Yes, things can get cooler than that and maybe even a lot weirder. Seen any flying saucers lately? If you have, you just may have gotten a glimpse at the Moler Neuera. The Nuera can carry two passengers and can “soar at 100 miles (161 km) per hour.” Now that is weird, but Moller is ever innovative and has just invented the Mollar Skycar, a “mini-plane” that can go even faster. It’s a very futuristic looking vehicle, but it just may be something you’ll have in your future. There are some other forms of transportation that are recognizable, but equally amazing.

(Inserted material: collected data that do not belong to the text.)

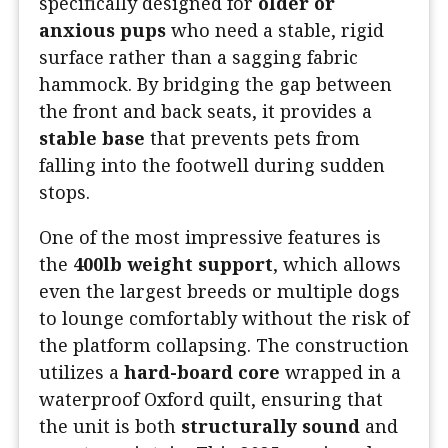
specifically designed for
older or
anxious pups
who need a stable, rigid
surface rather than a sagging fabric
hammock. By bridging the gap between
the front and back seats, it provides a
stable base
that prevents pets from
falling into the footwell during sudden
stops.
One of the most impressive features is
the
400lb weight support
, which allows
even the largest breeds or multiple dogs
to lounge comfortably without the risk of
the platform collapsing. The construction
utilizes a
hard-board core
wrapped in a
waterproof Oxford quilt, ensuring that
the unit is both
structurally sound
and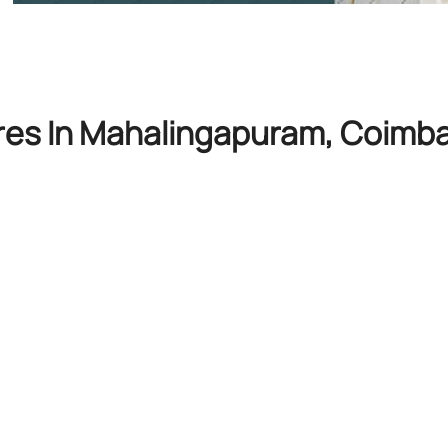
res In Mahalingapuram, Coimba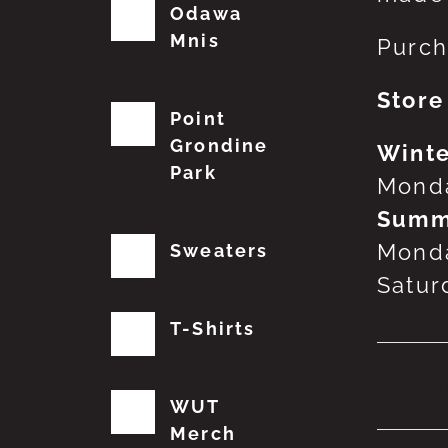
Odawa
Mnis
Purch
Store
Point
Grondine
Winte
Park
Monda
Summ
Monda
Sweaters
Satur
T-Shirts
No
WUT
Merch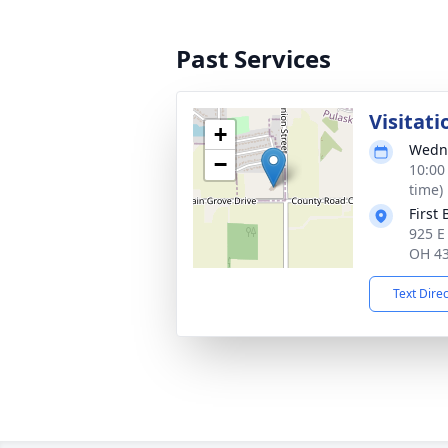
Past Services
Visitati
+
Wedne
−
10:00
time)
First
925 E
OH 4
Text Dire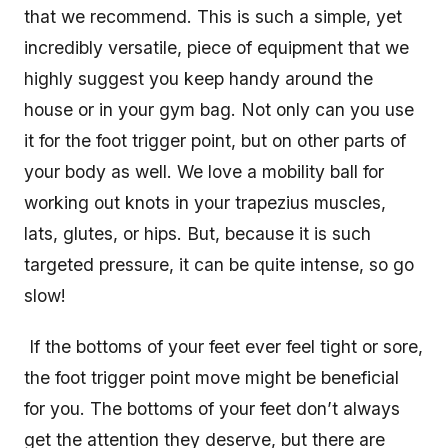
that we recommend. This is such a simple, yet
incredibly versatile, piece of equipment that we
highly suggest you keep handy around the
house or in your gym bag. Not only can you use
it for the foot trigger point, but on other parts of
your body as well. We love a mobility ball for
working out knots in your trapezius muscles,
lats, glutes, or hips. But, because it is such
targeted pressure, it can be quite intense, so go
slow!
If the bottoms of your feet ever feel tight or sore,
the foot trigger point move might be beneficial
for you. The bottoms of your feet don’t always
get the attention they deserve, but there are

Ever seen a boat that could carry more than a hundred people? Of course you have, but I bet you haven’t seen one that looks like a super-duper, extra long canoe. Snake boats can “carry crews that exceed one hundred: sixty paddlers paddle, ten helmsmen steer, [as] two dozen singers chant.” There are a lot of “bizarre vehicles” in this book and if you like strange but true things, you’re going to be amazed at what you read about!
This is an amazing collection of bizarre vehicles that will thrill young readers. This is the type of book that will engage even the most reluctant reader as they turn the pages of this book. The layout is very vibrant with graphic novel-like drawings and mesmerizing photographs of the most unusual vehicles. In addition to the ones already mentioned there is the aquaskipper, polwerbocks, a personal jetpack, solo submarine, examples of skysurfing, a rinspeed squba, people zorbing, and a sampling of art cars. The writing is definitely upbeat and kid-friendly. In the back of the book is an index, a glossary, and additional recommended book and website resources to explore.
Quill says: If you have a youngster who likes their reading a little bit on the weird and wacky side, they'll love this book!